## QUOTED TEXT
>>>

Actually, there may be a small kernel of truth in that for I spent my 40th birthday pregnant with my fourth child and felt utterly fantastic, but trying to anticipate what will happen for the rest of the decade is like trying to find a gas station when you’re driving through one of those long, treacherously sparse sections of Texas highway. Suddenly, there’s nothing but dark road. God help you if you don’t have a coat and a decent pair of shoes.

In 1975, I sat in a dark, classroom full of snickering, toe-socked, 11-year-old girls as the most ancient female teacher on the elementary school faculty silently led us like Charon, across the river, Styx, through a filmstrip on our changing bodies. (And if you haven’t experienced the mesmeric boop of a filmstrip, you have my pity.) This change-is-coming session was far too genteel and silly back then to be helpful, but at least we had each other for support.

For all the mean girl activities that seem destined to come with enrollment in middle school, there does, occasionally, spring up a rather warm loyalty among bathroom comrades. “I got it!” my friends would mouth weakly across the room or in the school parking lot as one by one we were ferried over a dark and mysterious river and transformed into the women we would all become.

Not so at middle age. For one thing, some of the most important information is kept wickedly secret, say, for example, the 6-inch nose hair. Everyone wants to talk about night sweats and the demolition of your pelvic floor but no one will tell you to your face that one morning you’re going to wake up and discover a nose hair that has grown a foot in the night like a piece of Japanese kudzu.

<<<

## STATED PROBLEM A
In the essay about middle age, in what year did the writer sit in a classroom watching a filmstrip about changing bodies?

## Stored data

>>>

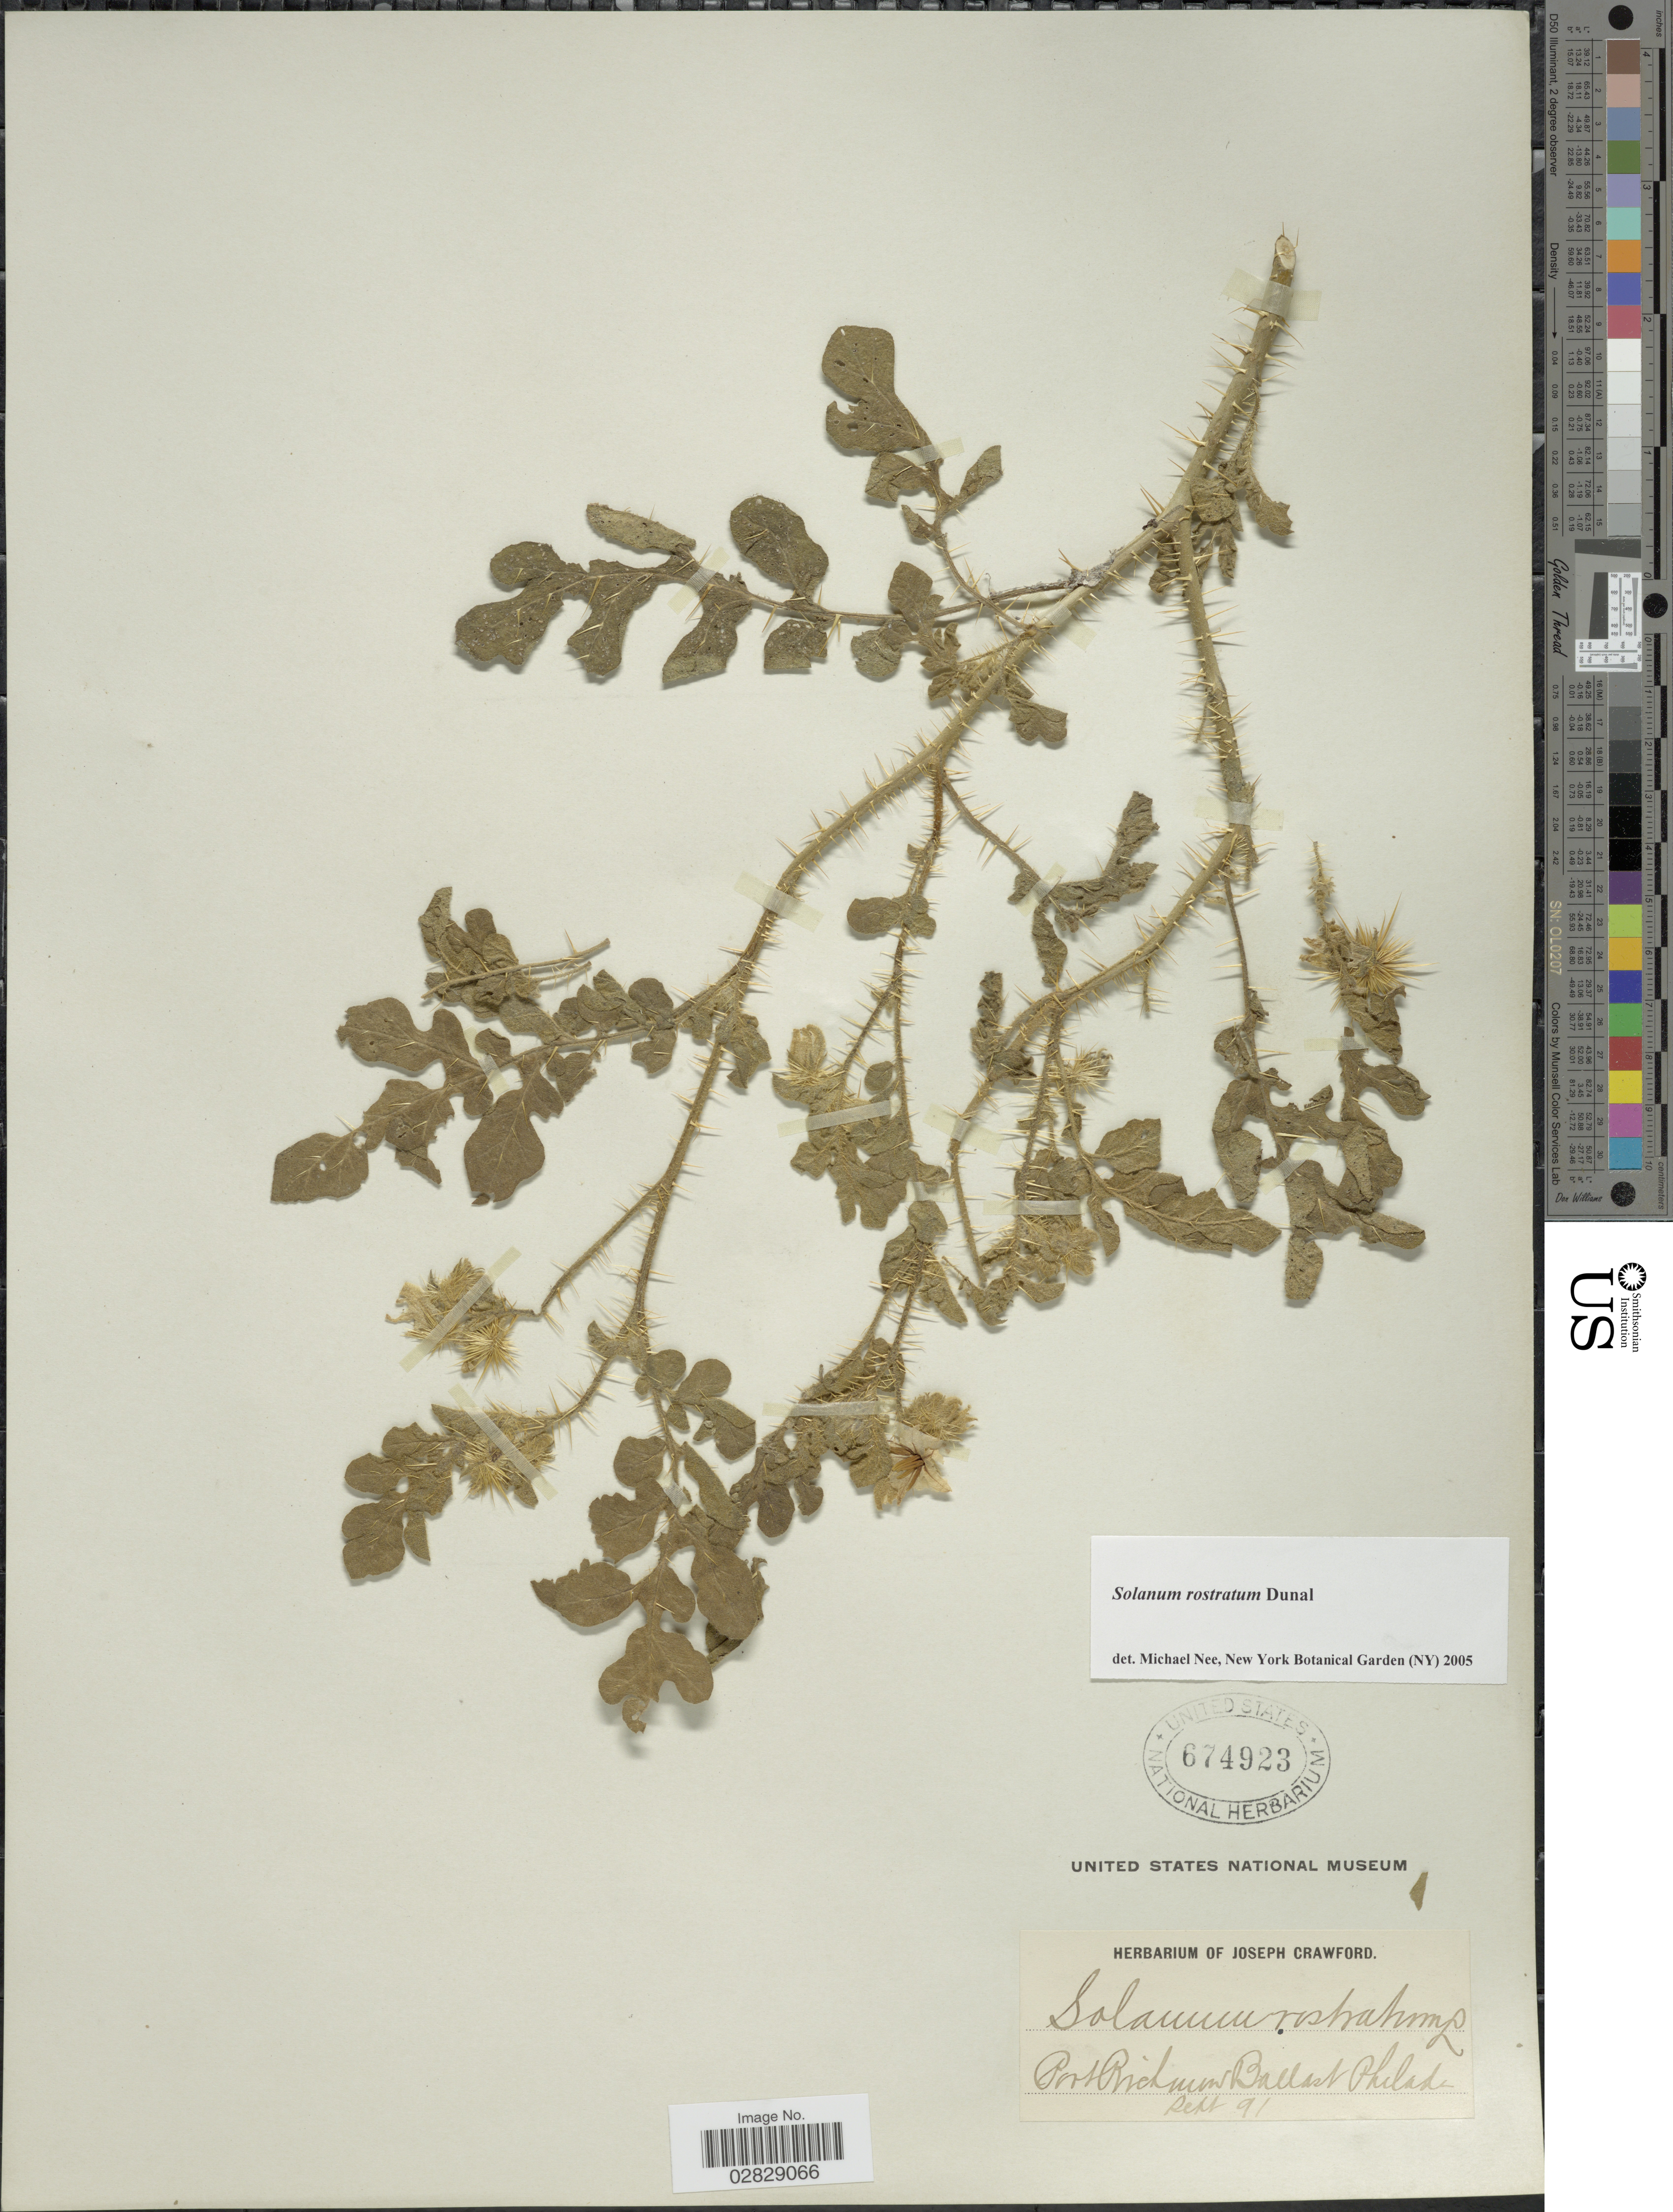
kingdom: Plantae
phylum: Tracheophyta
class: Magnoliopsida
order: Solanales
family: Solanaceae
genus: Solanum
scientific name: Solanum rostratum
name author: Dunal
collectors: ex herb. Joseph Crawford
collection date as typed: Transcribed d/m/y: /9/91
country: United States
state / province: Pennsylvania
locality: Port Richmond, Ballast Philade.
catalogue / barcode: US 674923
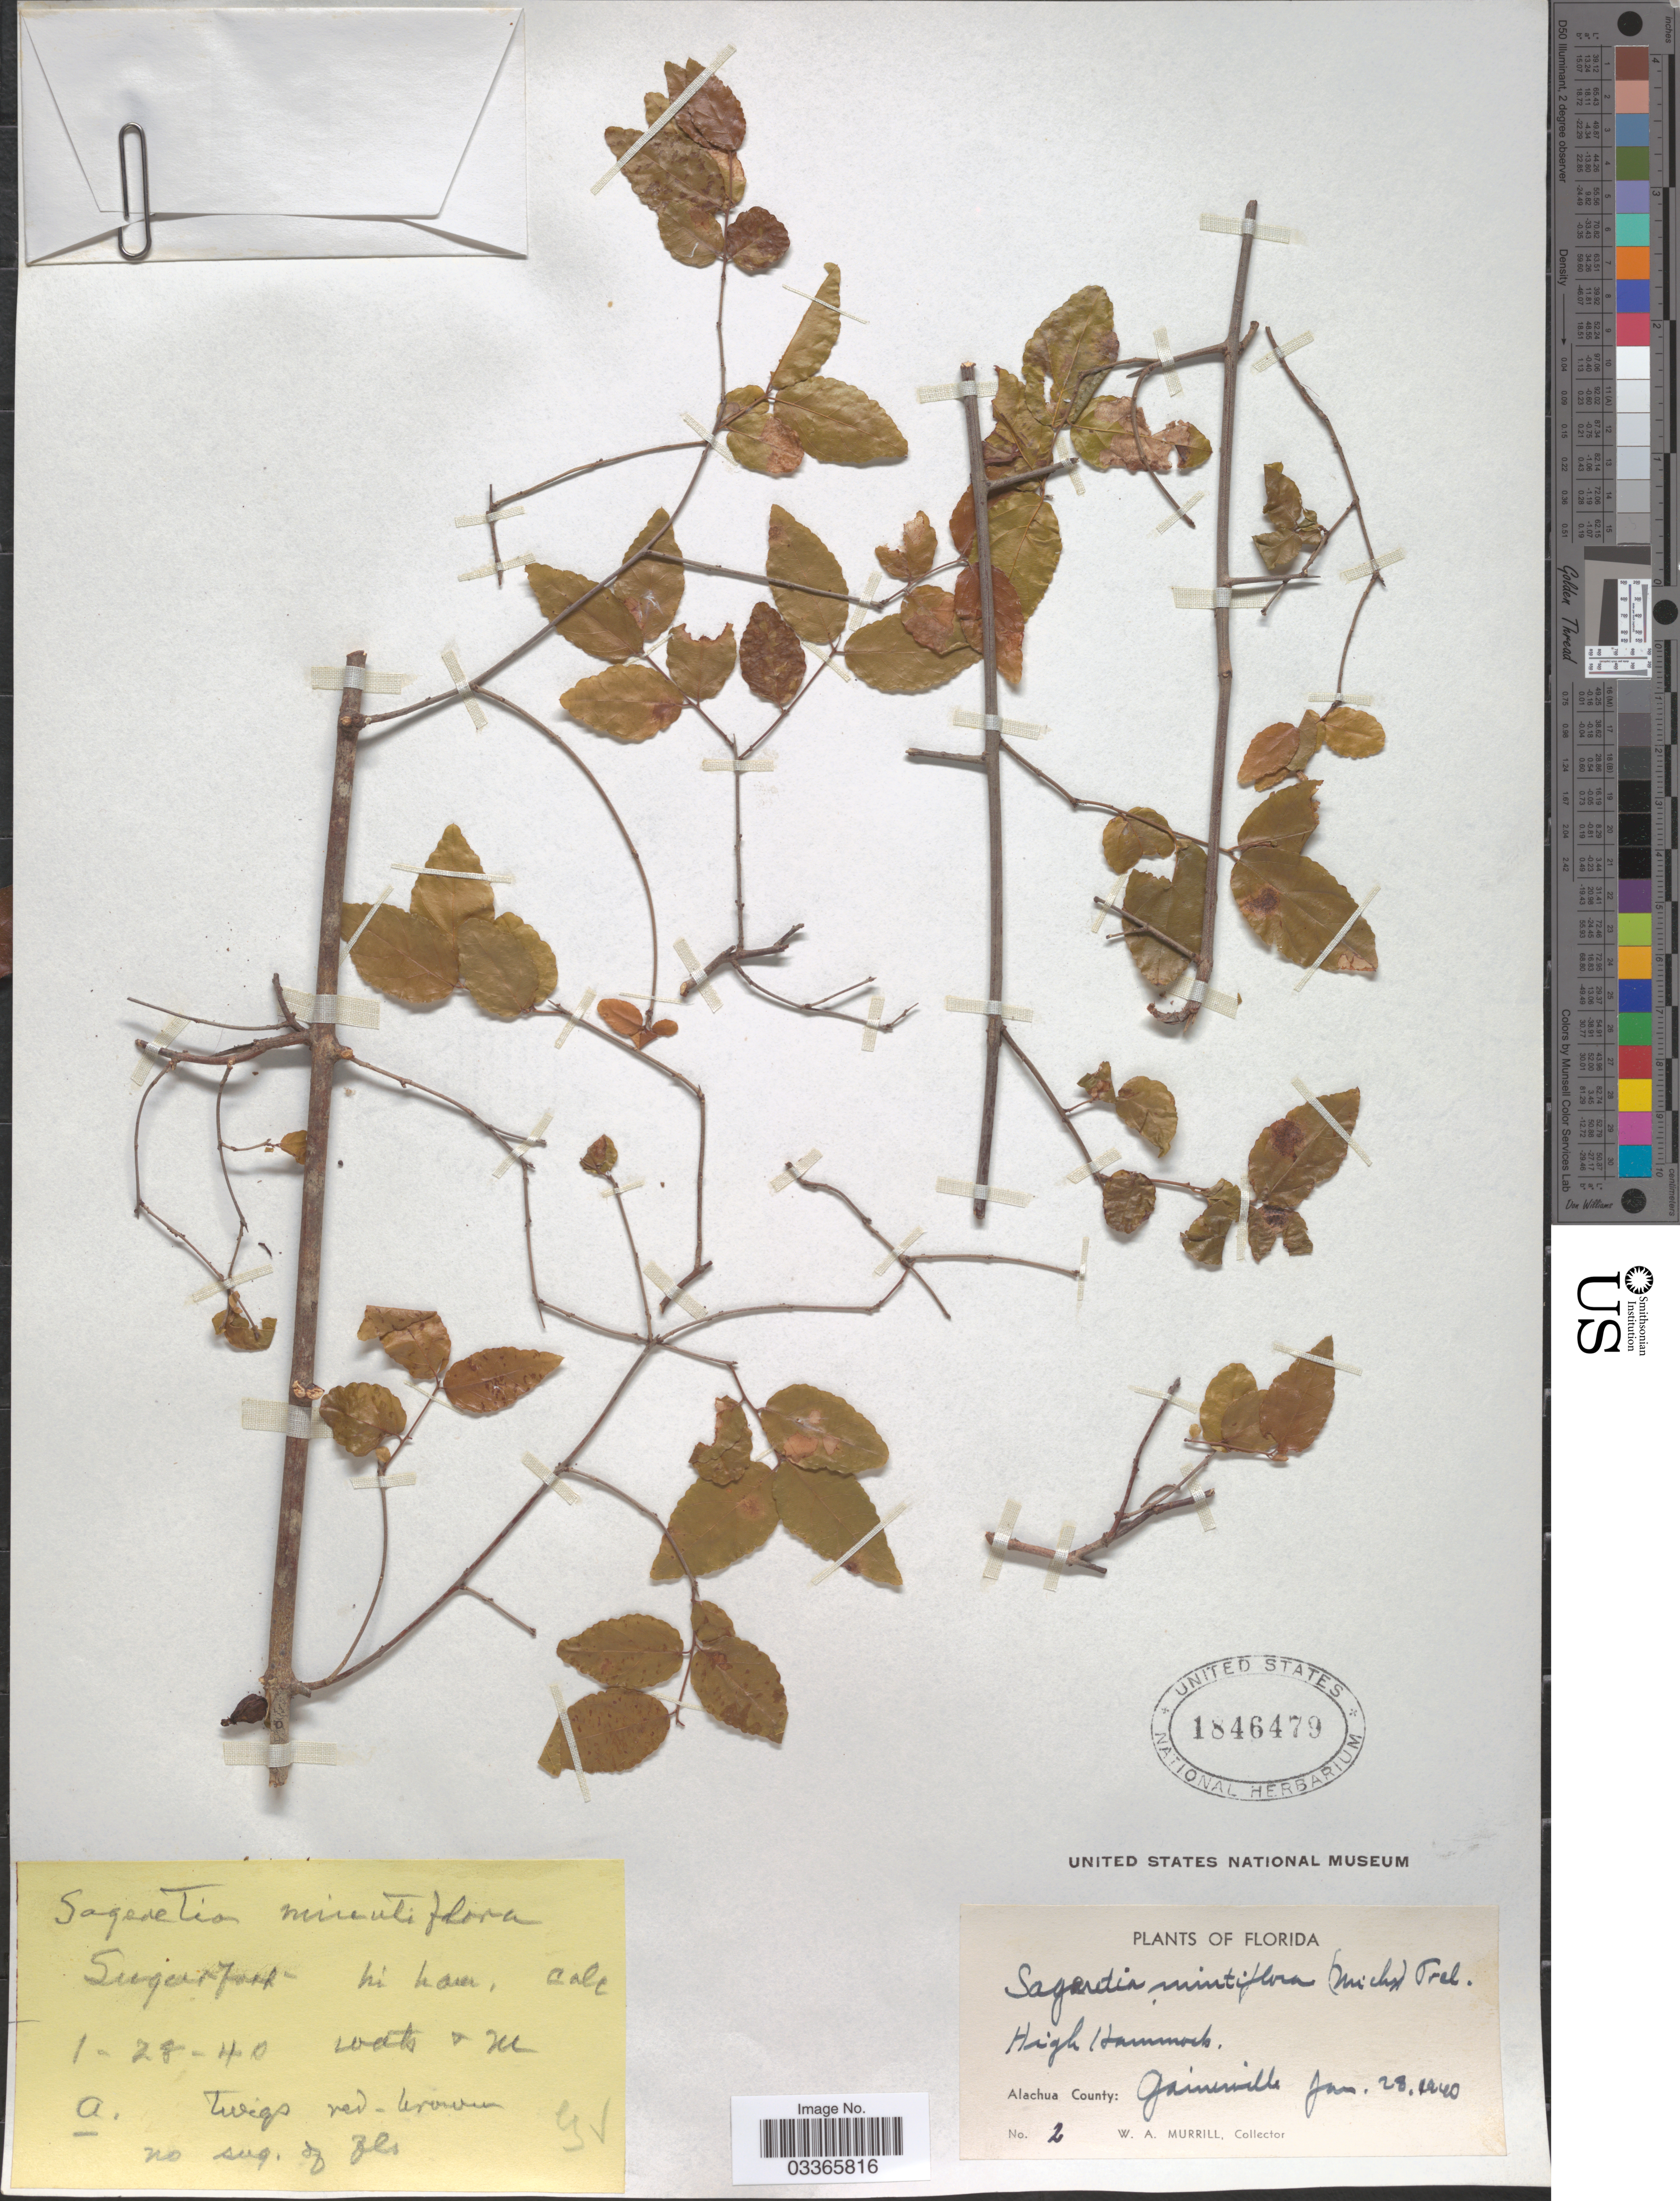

<<<

## STATED PROBLEM B
Retype the records from the line containing "phylum: Tracheophyta" through the end of the records, leaving the pictures out.

## TASK RESULT A
1975

## TASK RESULT B
phylum: Tracheophyta
class: Magnoliopsida
order: Solanales
family: Solanaceae
genus: Solanum
scientific name: Solanum rostratum
name author: Dunal
collectors: ex herb. Joseph Crawford
collection date as typed: Transcribed d/m/y: /9/91
country: United States
state / province: Pennsylvania
locality: Port Richmond, Ballast Philade.
catalogue / barcode: US 674923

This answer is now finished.